Gradient: dL/dw = (2/n) * X^T * (Xw - y)

Update: w := w - alpha * dL/dw

변형	배치 크기	특징
Batch GD	전체 데이터	안정적, 느림
Stochastic GD	1개 샘플	빠름, 노이즈
Mini-batch GD	m개 샘플	균형

평가 지표¶

지표	수식	해석
MSE	(1/n) * sum(y_i - y_hat_i)^2	오차 제곱 평균
RMSE	sqrt(MSE)	원래 스케일
MAE	(1/n) * sum(\|y_i - y_hat_i\|)	절대 오차 평균, 이상치에 강건
R^2	1 - SS_res/SS_tot	설명된 분산 비율 (0~1)
Adjusted R^2	1 - (1-R^2)*(n-1)/(n-d-1)	특성 수 보정

시간 복잡도¶

방법	복잡도
Normal Equation	O(n*d^2 + d^3)
Gradient Descent	O(nditer)

하이퍼파라미터 가이드¶

기본 OLS는 하이퍼파라미터가 없음. 최적화 방법 관련:

파라미터	설명	권장값
fit_intercept	절편 학습 여부	True
normalize (deprecated)	특성 정규화	StandardScaler 별도 적용
copy_X	입력 복사 여부	True
n_jobs	병렬 처리	-1

Python 코드 예시¶

기본 사용법¶

import numpy as np
import pandas as pd
from sklearn.linear_model import LinearRegression
from sklearn.datasets import fetch_california_housing
from sklearn.model_selection import train_test_split, cross_val_score
from sklearn.preprocessing import StandardScaler
from sklearn.metrics import mean_squared_error, mean_absolute_error, r2_score
import matplotlib.pyplot as plt

# 데이터 로드
data = fetch_california_housing()
X, y = data.data, data.target

# Train/test split
X_train, X_test, y_train, y_test = train_test_split(
    X, y, test_size=0.2, random_state=42
)

# 스케일링 (선택사항, 해석 편의)
scaler = StandardScaler()
X_train_scaled = scaler.fit_transform(X_train)
X_test_scaled = scaler.transform(X_test)

# 모델 학습
model = LinearRegression()
model.fit(X_train_scaled, y_train)

# 예측
y_pred = model.predict(X_test_scaled)

# 평가
print("=== Linear Regression Performance ===")
print(f"R2 Score: {r2_score(y_test, y_pred):.4f}")
print(f"MSE: {mean_squared_error(y_test, y_pred):.4f}")
print(f"RMSE: {np.sqrt(mean_squared_error(y_test, y_pred)):.4f}")
print(f"MAE: {mean_absolute_error(y_test, y_pred):.4f}")

계수 해석¶

# 회귀 계수
coef_df = pd.DataFrame({
    'feature': data.feature_names,
    'coefficient': model.coef_
}).sort_values('coefficient', key=abs, ascending=False)

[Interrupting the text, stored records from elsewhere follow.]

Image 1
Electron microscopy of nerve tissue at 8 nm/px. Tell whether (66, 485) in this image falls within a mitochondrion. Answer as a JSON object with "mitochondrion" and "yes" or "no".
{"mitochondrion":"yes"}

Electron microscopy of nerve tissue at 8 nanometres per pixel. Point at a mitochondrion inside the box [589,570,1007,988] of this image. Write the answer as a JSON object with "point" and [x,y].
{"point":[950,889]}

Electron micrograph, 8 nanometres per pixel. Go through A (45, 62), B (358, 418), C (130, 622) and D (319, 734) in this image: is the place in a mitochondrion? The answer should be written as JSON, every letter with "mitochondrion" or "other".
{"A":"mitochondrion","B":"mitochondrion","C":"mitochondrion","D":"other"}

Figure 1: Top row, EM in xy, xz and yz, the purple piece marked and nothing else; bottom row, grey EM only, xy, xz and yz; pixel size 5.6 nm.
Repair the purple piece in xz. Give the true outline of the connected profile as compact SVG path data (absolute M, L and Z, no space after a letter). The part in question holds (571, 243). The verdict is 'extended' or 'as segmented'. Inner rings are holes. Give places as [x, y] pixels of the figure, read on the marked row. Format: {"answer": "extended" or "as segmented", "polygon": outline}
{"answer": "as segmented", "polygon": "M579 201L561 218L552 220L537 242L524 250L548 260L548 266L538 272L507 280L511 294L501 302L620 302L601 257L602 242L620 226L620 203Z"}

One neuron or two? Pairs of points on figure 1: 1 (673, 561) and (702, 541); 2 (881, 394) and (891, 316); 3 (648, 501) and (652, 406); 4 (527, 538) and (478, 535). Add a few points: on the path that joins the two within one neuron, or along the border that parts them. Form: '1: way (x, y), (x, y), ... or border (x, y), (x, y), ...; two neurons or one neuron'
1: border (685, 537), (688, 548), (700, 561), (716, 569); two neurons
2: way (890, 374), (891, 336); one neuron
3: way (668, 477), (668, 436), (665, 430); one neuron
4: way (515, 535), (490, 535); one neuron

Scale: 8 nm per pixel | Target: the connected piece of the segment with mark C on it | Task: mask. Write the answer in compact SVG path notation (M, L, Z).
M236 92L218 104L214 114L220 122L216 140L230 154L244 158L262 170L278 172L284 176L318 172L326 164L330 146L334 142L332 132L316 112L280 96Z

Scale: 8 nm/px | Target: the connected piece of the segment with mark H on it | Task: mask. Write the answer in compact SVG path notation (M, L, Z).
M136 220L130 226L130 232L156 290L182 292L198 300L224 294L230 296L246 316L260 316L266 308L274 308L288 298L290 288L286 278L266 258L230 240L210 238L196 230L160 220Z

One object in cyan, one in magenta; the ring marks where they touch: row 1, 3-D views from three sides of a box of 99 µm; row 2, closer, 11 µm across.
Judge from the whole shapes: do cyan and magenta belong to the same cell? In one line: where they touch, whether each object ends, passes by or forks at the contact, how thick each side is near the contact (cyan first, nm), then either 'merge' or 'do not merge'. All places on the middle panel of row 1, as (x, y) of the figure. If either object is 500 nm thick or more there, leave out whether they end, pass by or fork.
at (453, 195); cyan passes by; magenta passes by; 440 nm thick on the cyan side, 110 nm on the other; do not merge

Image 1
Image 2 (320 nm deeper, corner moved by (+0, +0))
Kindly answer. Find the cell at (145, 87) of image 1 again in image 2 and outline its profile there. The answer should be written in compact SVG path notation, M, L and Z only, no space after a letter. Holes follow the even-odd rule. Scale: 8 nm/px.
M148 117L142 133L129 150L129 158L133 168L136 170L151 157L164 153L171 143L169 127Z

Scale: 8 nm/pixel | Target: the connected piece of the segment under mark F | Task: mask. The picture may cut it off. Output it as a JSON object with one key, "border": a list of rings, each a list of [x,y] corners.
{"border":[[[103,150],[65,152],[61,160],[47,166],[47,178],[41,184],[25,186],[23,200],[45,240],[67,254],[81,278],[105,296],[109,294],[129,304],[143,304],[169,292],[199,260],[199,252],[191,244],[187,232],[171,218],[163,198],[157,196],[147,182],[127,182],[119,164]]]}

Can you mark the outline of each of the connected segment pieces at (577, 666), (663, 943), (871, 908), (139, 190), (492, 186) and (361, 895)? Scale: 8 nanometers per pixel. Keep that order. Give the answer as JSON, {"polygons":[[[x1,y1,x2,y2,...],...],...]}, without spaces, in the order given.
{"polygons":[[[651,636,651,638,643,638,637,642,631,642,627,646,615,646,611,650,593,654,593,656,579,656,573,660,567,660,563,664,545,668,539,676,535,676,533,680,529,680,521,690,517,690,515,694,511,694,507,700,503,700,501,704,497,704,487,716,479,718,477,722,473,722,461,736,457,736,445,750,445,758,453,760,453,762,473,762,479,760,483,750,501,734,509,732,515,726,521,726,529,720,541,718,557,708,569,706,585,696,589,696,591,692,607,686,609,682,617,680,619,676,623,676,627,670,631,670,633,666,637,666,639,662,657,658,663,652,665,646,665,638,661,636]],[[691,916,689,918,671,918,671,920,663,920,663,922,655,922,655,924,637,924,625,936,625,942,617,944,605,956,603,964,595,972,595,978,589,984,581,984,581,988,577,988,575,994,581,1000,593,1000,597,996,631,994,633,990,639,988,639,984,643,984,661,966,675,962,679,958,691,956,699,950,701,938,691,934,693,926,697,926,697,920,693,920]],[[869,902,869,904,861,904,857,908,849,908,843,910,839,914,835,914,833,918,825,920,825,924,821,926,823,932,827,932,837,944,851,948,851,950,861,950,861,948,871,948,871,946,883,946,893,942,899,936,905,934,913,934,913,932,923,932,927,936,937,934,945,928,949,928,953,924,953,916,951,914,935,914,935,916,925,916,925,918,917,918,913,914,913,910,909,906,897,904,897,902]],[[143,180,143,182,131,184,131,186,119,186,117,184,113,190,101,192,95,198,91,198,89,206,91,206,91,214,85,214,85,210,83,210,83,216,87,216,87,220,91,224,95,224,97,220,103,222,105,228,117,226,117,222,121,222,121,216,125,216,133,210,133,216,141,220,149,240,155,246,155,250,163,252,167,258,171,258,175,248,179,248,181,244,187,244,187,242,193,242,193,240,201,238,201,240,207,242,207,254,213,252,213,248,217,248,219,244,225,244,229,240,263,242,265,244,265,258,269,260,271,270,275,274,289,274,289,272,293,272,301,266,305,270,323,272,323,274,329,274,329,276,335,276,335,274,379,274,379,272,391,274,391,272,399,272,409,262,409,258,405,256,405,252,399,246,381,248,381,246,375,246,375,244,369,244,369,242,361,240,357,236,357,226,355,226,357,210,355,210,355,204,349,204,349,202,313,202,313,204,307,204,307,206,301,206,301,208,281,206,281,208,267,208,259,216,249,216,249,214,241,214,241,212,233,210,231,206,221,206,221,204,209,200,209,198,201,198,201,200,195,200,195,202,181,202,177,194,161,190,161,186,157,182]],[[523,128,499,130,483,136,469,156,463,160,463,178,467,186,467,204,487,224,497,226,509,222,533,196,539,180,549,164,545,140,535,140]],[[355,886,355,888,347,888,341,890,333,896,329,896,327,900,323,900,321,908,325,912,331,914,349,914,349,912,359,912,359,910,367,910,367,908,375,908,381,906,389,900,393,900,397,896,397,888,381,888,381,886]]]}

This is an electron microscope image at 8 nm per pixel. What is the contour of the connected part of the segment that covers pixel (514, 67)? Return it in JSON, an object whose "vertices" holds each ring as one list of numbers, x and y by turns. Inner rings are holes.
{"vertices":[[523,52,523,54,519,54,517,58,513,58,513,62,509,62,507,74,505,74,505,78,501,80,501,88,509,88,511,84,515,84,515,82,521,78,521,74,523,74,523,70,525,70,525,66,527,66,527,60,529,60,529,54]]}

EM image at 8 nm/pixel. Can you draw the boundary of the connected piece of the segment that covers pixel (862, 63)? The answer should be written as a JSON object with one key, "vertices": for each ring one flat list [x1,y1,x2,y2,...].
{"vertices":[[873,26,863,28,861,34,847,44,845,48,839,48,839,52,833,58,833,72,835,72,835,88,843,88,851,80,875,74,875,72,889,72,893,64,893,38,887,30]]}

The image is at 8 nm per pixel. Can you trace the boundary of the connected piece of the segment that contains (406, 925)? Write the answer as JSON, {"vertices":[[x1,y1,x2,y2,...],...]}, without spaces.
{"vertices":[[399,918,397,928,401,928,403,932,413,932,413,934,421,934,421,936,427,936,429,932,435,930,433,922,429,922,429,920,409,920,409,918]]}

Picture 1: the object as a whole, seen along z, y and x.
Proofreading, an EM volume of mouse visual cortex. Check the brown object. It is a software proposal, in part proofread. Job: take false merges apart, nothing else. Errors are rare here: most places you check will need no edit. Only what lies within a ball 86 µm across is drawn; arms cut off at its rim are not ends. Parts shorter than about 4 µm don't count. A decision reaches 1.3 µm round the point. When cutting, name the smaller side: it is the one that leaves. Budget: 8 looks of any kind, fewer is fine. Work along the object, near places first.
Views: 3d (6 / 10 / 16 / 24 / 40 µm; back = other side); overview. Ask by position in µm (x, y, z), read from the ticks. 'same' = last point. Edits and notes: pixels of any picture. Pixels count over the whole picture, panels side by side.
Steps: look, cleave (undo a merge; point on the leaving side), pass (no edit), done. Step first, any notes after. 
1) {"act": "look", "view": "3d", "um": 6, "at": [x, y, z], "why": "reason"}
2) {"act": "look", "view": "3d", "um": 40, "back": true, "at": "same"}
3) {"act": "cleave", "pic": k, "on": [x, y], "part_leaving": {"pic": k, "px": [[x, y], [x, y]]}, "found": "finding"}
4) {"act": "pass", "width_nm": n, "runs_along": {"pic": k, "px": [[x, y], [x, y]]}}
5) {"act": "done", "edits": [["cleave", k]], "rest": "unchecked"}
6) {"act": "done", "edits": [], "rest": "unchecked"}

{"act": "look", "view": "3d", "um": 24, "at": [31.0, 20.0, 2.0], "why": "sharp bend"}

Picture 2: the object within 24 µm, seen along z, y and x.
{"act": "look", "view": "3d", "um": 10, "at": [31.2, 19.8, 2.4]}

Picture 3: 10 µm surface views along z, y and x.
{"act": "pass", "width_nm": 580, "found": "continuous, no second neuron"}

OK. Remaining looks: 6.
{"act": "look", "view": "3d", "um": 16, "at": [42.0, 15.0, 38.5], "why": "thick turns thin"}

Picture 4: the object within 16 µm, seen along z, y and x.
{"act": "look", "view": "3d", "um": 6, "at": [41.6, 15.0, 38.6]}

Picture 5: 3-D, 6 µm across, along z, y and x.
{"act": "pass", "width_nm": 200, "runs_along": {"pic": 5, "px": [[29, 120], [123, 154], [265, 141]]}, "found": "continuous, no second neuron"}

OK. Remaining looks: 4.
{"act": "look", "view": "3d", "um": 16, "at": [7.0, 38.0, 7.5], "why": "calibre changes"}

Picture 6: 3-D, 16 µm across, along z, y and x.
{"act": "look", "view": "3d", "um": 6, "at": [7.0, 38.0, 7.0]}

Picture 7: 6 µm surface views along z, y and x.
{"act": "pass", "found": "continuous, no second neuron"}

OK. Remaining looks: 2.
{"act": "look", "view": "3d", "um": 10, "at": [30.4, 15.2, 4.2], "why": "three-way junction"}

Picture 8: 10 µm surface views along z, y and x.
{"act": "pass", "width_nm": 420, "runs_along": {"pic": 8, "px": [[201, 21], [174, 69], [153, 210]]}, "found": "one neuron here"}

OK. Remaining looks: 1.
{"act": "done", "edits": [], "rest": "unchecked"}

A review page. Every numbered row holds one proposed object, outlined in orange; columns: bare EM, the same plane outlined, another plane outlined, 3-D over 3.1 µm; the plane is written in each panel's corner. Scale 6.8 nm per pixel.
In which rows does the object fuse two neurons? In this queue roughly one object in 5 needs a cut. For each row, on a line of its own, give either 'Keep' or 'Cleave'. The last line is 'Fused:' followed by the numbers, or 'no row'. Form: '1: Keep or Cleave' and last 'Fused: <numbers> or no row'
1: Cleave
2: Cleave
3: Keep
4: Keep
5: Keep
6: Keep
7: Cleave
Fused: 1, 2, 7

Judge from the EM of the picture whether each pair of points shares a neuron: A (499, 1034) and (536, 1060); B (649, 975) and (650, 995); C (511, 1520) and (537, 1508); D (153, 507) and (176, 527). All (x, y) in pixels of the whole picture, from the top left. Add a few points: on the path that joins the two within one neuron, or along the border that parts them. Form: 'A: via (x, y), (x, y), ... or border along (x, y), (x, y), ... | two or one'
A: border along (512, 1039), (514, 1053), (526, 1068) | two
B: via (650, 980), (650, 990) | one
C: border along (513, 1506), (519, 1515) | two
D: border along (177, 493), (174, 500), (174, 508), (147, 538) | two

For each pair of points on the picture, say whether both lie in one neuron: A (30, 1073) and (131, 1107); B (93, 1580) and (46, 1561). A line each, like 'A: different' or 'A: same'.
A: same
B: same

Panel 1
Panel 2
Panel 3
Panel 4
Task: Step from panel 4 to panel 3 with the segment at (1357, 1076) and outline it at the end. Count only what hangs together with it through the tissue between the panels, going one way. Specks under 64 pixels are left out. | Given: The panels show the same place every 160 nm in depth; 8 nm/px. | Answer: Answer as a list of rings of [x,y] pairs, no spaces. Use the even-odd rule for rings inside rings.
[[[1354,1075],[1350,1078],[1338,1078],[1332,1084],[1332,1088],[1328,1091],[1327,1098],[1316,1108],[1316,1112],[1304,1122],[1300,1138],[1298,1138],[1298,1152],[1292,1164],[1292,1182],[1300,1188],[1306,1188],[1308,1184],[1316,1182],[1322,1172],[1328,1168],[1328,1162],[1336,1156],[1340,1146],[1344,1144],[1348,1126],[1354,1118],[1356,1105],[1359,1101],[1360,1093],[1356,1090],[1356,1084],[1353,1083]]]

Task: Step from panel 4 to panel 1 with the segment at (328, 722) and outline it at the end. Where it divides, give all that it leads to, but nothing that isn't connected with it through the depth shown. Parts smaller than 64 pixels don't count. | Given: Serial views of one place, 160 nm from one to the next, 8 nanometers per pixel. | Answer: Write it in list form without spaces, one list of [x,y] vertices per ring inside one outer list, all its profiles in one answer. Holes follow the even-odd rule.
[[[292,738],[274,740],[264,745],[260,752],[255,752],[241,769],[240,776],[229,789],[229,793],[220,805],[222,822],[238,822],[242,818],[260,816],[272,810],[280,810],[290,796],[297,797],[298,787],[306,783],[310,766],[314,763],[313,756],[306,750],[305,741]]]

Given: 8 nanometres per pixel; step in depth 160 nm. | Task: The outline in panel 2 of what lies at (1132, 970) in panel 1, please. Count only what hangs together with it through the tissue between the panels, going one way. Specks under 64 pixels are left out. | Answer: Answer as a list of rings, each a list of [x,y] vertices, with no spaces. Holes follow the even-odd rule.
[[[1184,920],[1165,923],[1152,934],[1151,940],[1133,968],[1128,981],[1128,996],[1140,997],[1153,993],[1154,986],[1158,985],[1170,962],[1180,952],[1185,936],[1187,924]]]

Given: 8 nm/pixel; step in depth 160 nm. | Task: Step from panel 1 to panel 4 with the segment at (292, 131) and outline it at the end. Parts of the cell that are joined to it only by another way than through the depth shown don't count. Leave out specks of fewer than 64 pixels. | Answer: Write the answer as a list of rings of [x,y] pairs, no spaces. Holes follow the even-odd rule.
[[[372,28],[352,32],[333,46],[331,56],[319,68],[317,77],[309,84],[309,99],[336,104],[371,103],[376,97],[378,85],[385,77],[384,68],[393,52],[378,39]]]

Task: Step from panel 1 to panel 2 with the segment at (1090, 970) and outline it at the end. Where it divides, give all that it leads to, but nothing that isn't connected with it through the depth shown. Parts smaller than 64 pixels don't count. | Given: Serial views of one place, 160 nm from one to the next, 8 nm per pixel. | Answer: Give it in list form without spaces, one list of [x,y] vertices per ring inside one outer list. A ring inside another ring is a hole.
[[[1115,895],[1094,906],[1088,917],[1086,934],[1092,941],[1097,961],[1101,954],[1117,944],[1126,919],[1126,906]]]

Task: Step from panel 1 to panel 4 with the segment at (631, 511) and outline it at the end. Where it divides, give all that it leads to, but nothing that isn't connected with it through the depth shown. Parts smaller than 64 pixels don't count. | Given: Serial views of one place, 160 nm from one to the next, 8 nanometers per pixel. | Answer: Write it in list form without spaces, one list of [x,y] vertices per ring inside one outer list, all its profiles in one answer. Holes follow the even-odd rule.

print(f"\nIntercept: {model.intercept_:.4f}")
print("\nCoefficients (standardized):")
print(coef_df.to_string(index=False))

# 시각화
plt.figure(figsize=(10, 6))
plt.barh(coef_df['feature'], coef_df['coefficient'])
plt.xlabel('Coefficient')
plt.title('Linear Regression Coefficients')
plt.axvline(x=0, color='black', linestyle='-', linewidth=0.5)
plt.tight_layout()
plt.savefig('lr_coefficients.png', dpi=150)
plt.show()

잔차 분석¶

residuals = y_test - y_pred

fig, axes = plt.subplots(2, 2, figsize=(12, 10))

# Residuals vs Fitted
axes[0, 0].scatter(y_pred, residuals, alpha=0.5)
axes[0, 0].axhline(y=0, color='r', linestyle='--')
axes[0, 0].set_xlabel('Fitted values')
axes[0, 0].set_ylabel('Residuals')
axes[0, 0].set_title('Residuals vs Fitted')

# Q-Q Plot
from scipy import stats
stats.probplot(residuals, dist="norm", plot=axes[0, 1])
axes[0, 1].set_title('Normal Q-Q Plot')

# Histogram of residuals
axes[1, 0].hist(residuals, bins=50, edgecolor='black', density=True)
x_norm = np.linspace(residuals.min(), residuals.max(), 100)
axes[1, 0].plot(x_norm, stats.norm.pdf(x_norm, residuals.mean(), residuals.std()), 'r-')
axes[1, 0].set_xlabel('Residuals')
axes[1, 0].set_title('Residuals Distribution')

# Actual vs Predicted
axes[1, 1].scatter(y_test, y_pred, alpha=0.5)
axes[1, 1].plot([y_test.min(), y_test.max()], [y_test.min(), y_test.max()], 'r--')
axes[1, 1].set_xlabel('Actual')
axes[1, 1].set_ylabel('Predicted')
axes[1, 1].set_title('Actual vs Predicted')

plt.tight_layout()
plt.savefig('lr_diagnostics.png', dpi=150)
plt.show()

다중공선성 검사 (VIF)¶

from statsmodels.stats.outliers_influence import variance_inflation_factor

# VIF 계산
vif_data = pd.DataFrame()
vif_data['feature'] = data.feature_names
vif_data['VIF'] = [
    variance_inflation_factor(X_train_scaled, i) 
    for i in range(X_train_scaled.shape[1])
]

print("\nVariance Inflation Factors:")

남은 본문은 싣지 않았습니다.